Hendrik Van Loon is plagued with large ideas. When he was eleven he started to write a Universal Encyclopedia of Historical Knowledge. A Dutchman, an escapist (says he: "Even today I know the 17th Century better than the 20th"), Van Loon long planned a life of Rembrandt, whom he considers greatest Dutchman of his time. This is it. Written in the form of the diary of Van Loon's mythical great-great-great-grandfather, an Amsterdam physician, great & good friend of Rembrandt Harmenszoon van Rijn, the book is a voluminous (570 pages), discursive, far-from-formal narrative in which Rembrandt is a major figure but the great-great-great-grandfather the hero.
Imaginary Dr. Van Loon met Painter van Rijn when Rembrandt's first wife, Saskia, took her last illness. Though she died the men became cronies. Rembrandt's popularity as a portrait-painter had gone; his artistic experiments, his unconventionality, his debts had roused the commercial conscience of the burghers against him. But Van Loon recognized his genius, liked his character, helped him when he could, gave him good advice when he thought he ought to: notably when he noticed the unmarried pregnancy of Rembrandt's housekeeper, Hendrickje Stoffels. In spite of all, Rembrandt died in bankruptcy, Van Loon was "killed" a few years later at the Battle of Kijkduin. Rembrandt's fame had evaporated, apparently forever.

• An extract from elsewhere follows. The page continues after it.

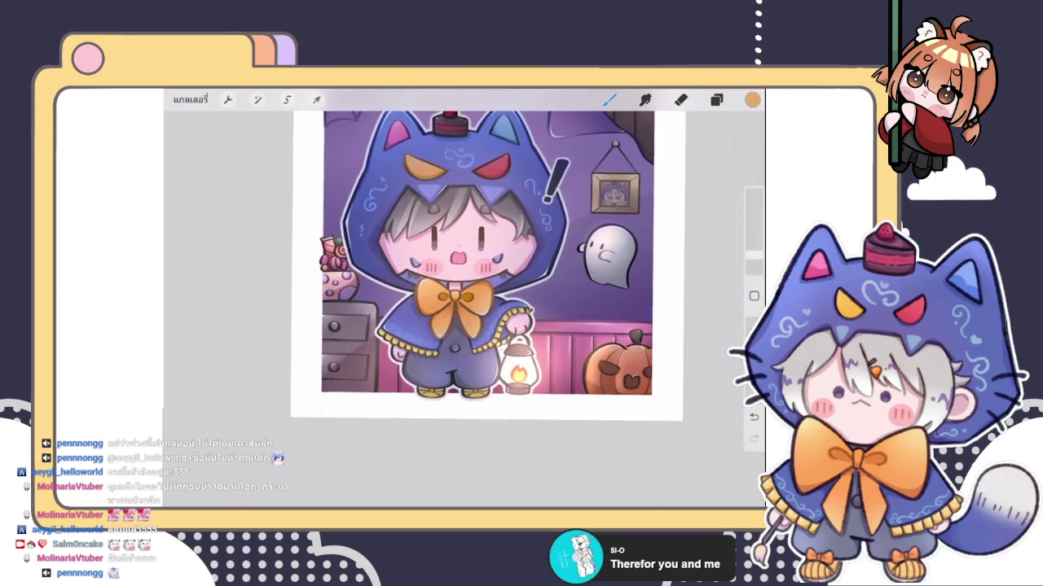
scroll(420, 285, up, 3)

The Author. Hendrik Willem Van Loon (pronounced "Van Loan") is fat and 48. Onetime newspaperman, onetime professor of history, he married his third wife after she had divorced her first husband, then left her for his second wife after his second wife had divorced her second husband; now lives with his second wife. While he was in Amsterdam getting material for this book he tried to raise money to pay Rembrandt's debts, rehabilitate the 300-year-old undischarged bankrupt. Other books: The Story of Mankind, Tolerance, America, The Story of the Bible. R. v. R. is the Literary Guild selection for October.
Prig's Progress
THIS PURE YOUNG MAN—Irving Fineman—Longmans, Green ($2).*
If you are a collector of prize novels, take a look at this one. It won Publisher Longmans, Green's competition and $7,500. Though the title sounds ironic, perhaps was so intended, it is not.
Roger and Harry grew up in the same small town, went to school and college together, were always friends. Harry was popular, ordinary, successful. Roger was unpopular, unsuccessful; otherwise quite like Harry. When they graduated from their Philadelphia college both entered the same architect's office. When the War came Harry enlisted, for no good reason; Roger stayed at home because he thought war was silly and architecture not, eventually married one of Harry's girls. He and Alice had a hard time, because Roger's architectural ideas were a little too pure to be successful, also because his mind was less than half on Alice. Finally, just after he had turned in his design for the Dobson Award, he was operated on for hernia, died under the anesthetic. Harry came home with the rest of the doughboys, married Alice, took over Roger's prize-winning design, made a fortune.